» **BRIEF**:
The required result is a line count: how many lines in this data hold the word "cloth". Give only that.

*** Begin section ***

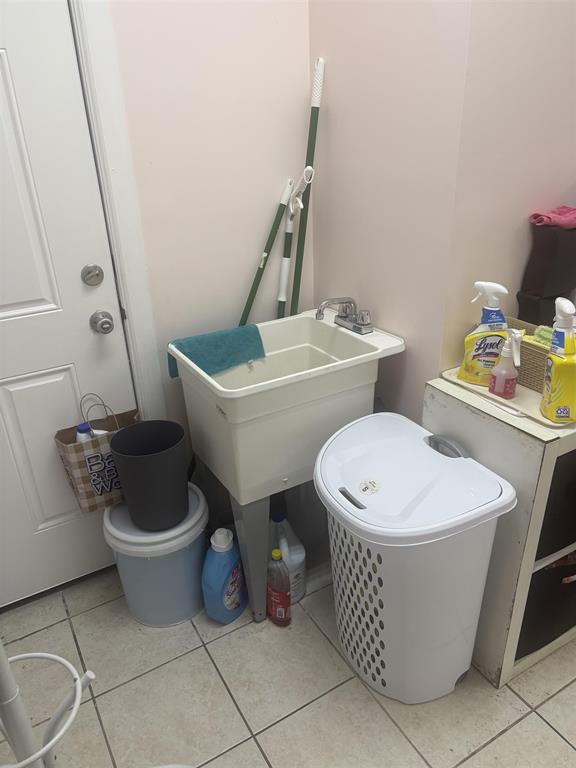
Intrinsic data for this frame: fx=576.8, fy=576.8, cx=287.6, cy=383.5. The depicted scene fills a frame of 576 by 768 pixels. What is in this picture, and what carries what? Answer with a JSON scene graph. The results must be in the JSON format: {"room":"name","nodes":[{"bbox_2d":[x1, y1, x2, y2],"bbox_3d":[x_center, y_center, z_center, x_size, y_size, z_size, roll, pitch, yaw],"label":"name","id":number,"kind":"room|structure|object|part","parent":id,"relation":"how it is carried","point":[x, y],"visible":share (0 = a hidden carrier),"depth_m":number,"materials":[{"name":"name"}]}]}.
{"room":"laundry room","nodes":[
{"label":"laundry room","id":0,"kind":"room"},
{"bbox_2d":[104,0,312,464],"bbox_3d":[-0.650,-0.584,1.654,1.709,2.705,0.127,-16,29,-26],"label":"back wall","id":1,"kind":"structure","parent":0,"point":[255,237],"depth_m":1.80,"materials":[{"name":"paint"}]},
{"bbox_2d":[0,1,133,614],"bbox_3d":[-0.908,-0.141,1.590,0.853,1.995,0.110,-16,29,-26],"label":"door","id":2,"kind":"structure","parent":1,"relation":"in","point":[84,326],"depth_m":1.72,"materials":[{"name":"white paint"}]},
{"bbox_2d":[81,264,103,285],"bbox_3d":[-0.578,-0.321,1.717,0.065,0.065,0.034,-16,29,-26],"label":"deadbolt","id":3,"kind":"object","parent":2,"relation":"attached to","point":[98,273],"visible":0.94,"depth_m":1.71,"materials":[{"name":"silver metal"}]},
{"bbox_2d":[90,310,114,333],"bbox_3d":[-0.564,-0.189,1.755,0.061,0.066,0.073,-16,29,-26],"label":"door knob","id":4,"kind":"object","parent":2,"relation":"attached to","point":[105,328],"visible":0.95,"depth_m":1.73,"materials":[{"name":"metal"}]},
{"bbox_2d":[67,0,164,419],"bbox_3d":[-0.906,-0.239,1.613,1.008,2.127,0.141,-16,29,-26],"label":"door frame","id":5,"kind":"structure","parent":1,"relation":"attached to","point":[97,36],"depth_m":1.66,"materials":[{"name":"white paint"}]},
{"bbox_2d":[0,561,575,767],"bbox_3d":[0.598,1.072,1.377,2.986,0.095,3.048,-16,29,-26],"label":"tile floor","id":6,"kind":"structure","parent":0,"point":[545,728],"depth_m":1.65,"materials":[{"name":"beige tile"}]},
{"bbox_2d":[0,638,96,767],"bbox_3d":[-0.507,0.505,0.945,0.299,1.360,0.291,-16,29,-26],"label":"white stand","id":7,"kind":"object","parent":6,"relation":"on","point":[49,655],"visible":0.97,"depth_m":0.99,"materials":[{"name":"white"}]},
{"bbox_2d":[105,484,209,627],"bbox_3d":[-0.424,0.571,1.962,0.341,0.383,0.339,-16,29,-26],"label":"plastic bucket","id":8,"kind":"object","parent":6,"relation":"on","point":[197,505],"visible":0.74,"depth_m":1.84,"materials":[{"name":"plastic"}]},
{"bbox_2d":[55,393,138,515],"bbox_3d":[-0.590,0.207,1.834,0.256,0.380,0.128,-16,29,-26],"label":"paper bag","id":9,"kind":"object","parent":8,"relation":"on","point":[94,444],"visible":0.68,"depth_m":1.80,"materials":[{"name":"paper"}]},
{"bbox_2d":[76,423,92,441],"bbox_3d":[-0.634,0.228,1.839,0.058,0.220,0.071,-16,29,-26],"label":"bottle","id":10,"kind":"object","parent":9,"relation":"in","point":[83,434],"visible":0.18,"depth_m":1.79,"materials":[{"name":"white plastic"}]},
{"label":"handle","id":11,"kind":"part","parent":9,"relation":"part of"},
{"bbox_2d":[109,419,188,530],"bbox_3d":[-0.418,0.291,1.799,0.226,0.291,0.222,-8,26,-12],"label":"black bucket","id":12,"kind":"object","parent":8,"relation":"on","point":[125,486],"visible":0.99,"depth_m":1.74,"materials":[{"name":"plastic"}]},
{"bbox_2d":[202,527,246,623],"bbox_3d":[-0.204,0.617,1.896,0.107,0.339,0.189,10,28,24],"label":"blue detergent bottle","id":13,"kind":"object","parent":6,"relation":"on","point":[216,559],"visible":0.99,"depth_m":1.84,"materials":[{"name":"blue plastic"}]},
{"bbox_2d":[238,177,292,324],"bbox_3d":[-0.162,-0.079,2.063,0.461,1.214,0.044,-21,31,-34],"label":"green pole","id":14,"kind":"object","parent":6,"relation":"on","point":[268,244],"visible":0.62,"depth_m":1.98,"materials":[{"name":"green metal"}]},
{"bbox_2d":[266,548,291,626],"bbox_3d":[-0.034,0.650,1.858,0.106,0.291,0.063,18,32,37],"label":"bottle","id":15,"kind":"object","parent":6,"relation":"on","point":[280,610],"visible":1,"depth_m":1.83,"materials":[{"name":"red plastic"}]},
{"bbox_2d":[269,509,306,602],"bbox_3d":[-0.017,0.579,1.972,0.114,0.337,0.184,-16,29,-26],"label":"white jug","id":16,"kind":"object","parent":6,"relation":"on","point":[298,568],"visible":0.68,"depth_m":1.92,"materials":[{"name":"white plastic"}]},
{"bbox_2d":[173,307,405,624],"bbox_3d":[0.005,0.269,1.966,0.600,0.889,0.486,-16,29,-26],"label":"utility sink","id":17,"kind":"object","parent":6,"relation":"on","point":[352,347],"visible":0.89,"depth_m":1.74,"materials":[{"name":"white plastic"}]},
{"bbox_2d":[167,323,266,381],"bbox_3d":[-0.226,-0.108,1.845,0.316,0.126,0.113,-16,29,-26],"label":"blue towel","id":18,"kind":"object","parent":17,"relation":"on","point":[219,344],"visible":0.82,"depth_m":1.82,"materials":[{"name":"teal fabric"}]},
{"bbox_3d":[-0.115,0.531,1.843,0.115,0.442,0.131,-16,29,-26],"label":"leg","id":19,"kind":"part","parent":17,"relation":"part of","materials":[{"name":"grey"}]},
{"bbox_2d":[315,297,372,333],"bbox_3d":[0.170,-0.226,1.843,0.164,0.107,0.181,-16,29,-26],"label":"faucet","id":20,"kind":"object","parent":17,"relation":"on","point":[363,325],"visible":1,"depth_m":1.84,"materials":[{"name":"silver metal"}]},
{"bbox_2d":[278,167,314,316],"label":"mop","id":21,"kind":"object","parent":6,"relation":"on","point":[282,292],"visible":0.66,"depth_m":1.97,"materials":[{"name":"white"}]},
{"bbox_2d":[290,57,325,312],"bbox_3d":[0.068,-0.235,2.108,0.084,1.646,0.145,9,28,23],"label":"green pole","id":22,"kind":"object","parent":6,"relation":"on","point":[296,292],"visible":0.68,"depth_m":1.92,"materials":[{"name":"green metal"}]},
{"bbox_2d":[314,410,517,701],"bbox_3d":[0.306,0.501,1.644,0.423,0.707,0.495,-16,29,-26],"label":"laundry hamper","id":23,"kind":"object","parent":6,"relation":"on","point":[385,544],"visible":1,"depth_m":1.49,"materials":[{"name":"white plastic"}]},
{"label":"handle","id":24,"kind":"part","parent":23,"relation":"part of","materials":[{"name":"grey plastic"}]},
{"bbox_3d":[0.426,0.171,1.552,0.056,0.050,0.111,-16,29,-26],"label":"handle","id":25,"kind":"part","parent":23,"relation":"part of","materials":[{"name":"grey plastic"}]},
{"bbox_2d":[426,374,575,688],"bbox_3d":[0.819,0.358,1.790,0.684,0.823,0.408,-16,29,-26],"label":"shelf unit","id":26,"kind":"object","parent":6,"relation":"on","point":[548,462],"visible":0.55,"depth_m":1.54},
{"bbox_2d":[440,365,575,429],"bbox_3d":[0.638,0.012,1.547,0.263,0.012,0.412,-16,29,-26],"label":"tray","id":27,"kind":"object","parent":26,"relation":"on","point":[456,379],"visible":0.34,"depth_m":1.48,"materials":[{"name":"beige plastic"}]},
{"bbox_2d":[458,280,509,385],"bbox_3d":[0.523,-0.134,1.511,0.135,0.269,0.072,7,27,19],"label":"spray bottle","id":28,"kind":"object","parent":27,"relation":"on","point":[494,323],"visible":0.96,"depth_m":1.50,"materials":[{"name":"plastic"}]},
{"bbox_2d":[489,330,522,397],"bbox_3d":[0.552,-0.054,1.454,0.058,0.181,0.080,-16,29,-26],"label":"spray bottle","id":29,"kind":"object","parent":27,"relation":"on","point":[504,371],"visible":0.99,"depth_m":1.45,"materials":[{"name":"pink plastic"}]},
{"bbox_2d":[505,318,551,392],"bbox_3d":[0.674,-0.072,1.553,0.132,0.122,0.248,-16,29,-26],"label":"wicker basket","id":30,"kind":"object","parent":27,"relation":"on","point":[522,350],"visible":0.38,"depth_m":1.51,"materials":[{"name":"wicker"}]},
{"bbox_2d":[533,324,554,346],"bbox_3d":[0.697,-0.112,1.457,0.058,0.039,0.150,-16,29,-26],"label":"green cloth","id":31,"kind":"object","parent":30,"relation":"in","point":[543,331],"visible":0.39,"depth_m":1.48,"materials":[{"name":"green"}]},
{"bbox_2d":[540,296,575,422],"bbox_3d":[0.643,-0.058,1.337,0.079,0.286,0.124,0,26,6],"label":"spray bottle","id":32,"kind":"object","parent":27,"relation":"on","point":[553,381],"visible":0.99,"depth_m":1.32,"materials":[{"name":"yellow plastic"}]},
{"bbox_2d":[516,221,575,328],"bbox_3d":[0.750,-0.276,1.618,0.184,0.345,0.123,-16,29,-26],"label":"black container","id":33,"kind":"object","parent":26,"relation":"on","point":[529,302],"visible":0.88,"depth_m":1.56,"materials":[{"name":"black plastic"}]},
{"bbox_2d":[528,205,575,229],"bbox_3d":[0.741,-0.444,1.530,0.200,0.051,0.121,-16,29,-26],"label":"pink cloth","id":34,"kind":"object","parent":33,"relation":"on","point":[549,218],"visible":0.83,"depth_m":1.50,"materials":[{"name":"pink fabric"}]},
{"bbox_2d":[517,550,575,657],"bbox_3d":[0.777,0.570,1.825,0.441,0.308,0.346,-16,29,-26],"label":"black bin","id":35,"kind":"object","parent":26,"relation":"in","point":[572,583],"visible":0.35,"depth_m":1.66,"materials":[{"name":"black fabric"}]},
{"bbox_2d":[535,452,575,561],"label":"black bin","id":36,"kind":"object","parent":26,"relation":"in","point":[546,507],"visible":0.36,"depth_m":1.52,"materials":[{"name":"black fabric"}]},
{"bbox_2d":[308,0,473,426],"bbox_3d":[0.283,-0.687,1.738,0.131,2.760,0.695,-16,29,-26],"label":"side wall","id":37,"kind":"structure","parent":0,"point":[336,66],"depth_m":1.66,"materials":[{"name":"paint"}]},
{"bbox_2d":[442,0,575,378],"bbox_3d":[0.885,-0.689,1.689,1.134,2.729,0.121,-16,29,-26],"label":"right wall","id":38,"kind":"structure","parent":0,"point":[557,179],"depth_m":1.47,"materials":[{"name":"paint"}]}
]}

*** End section ***

» **RESULT OF THE TASK**:
2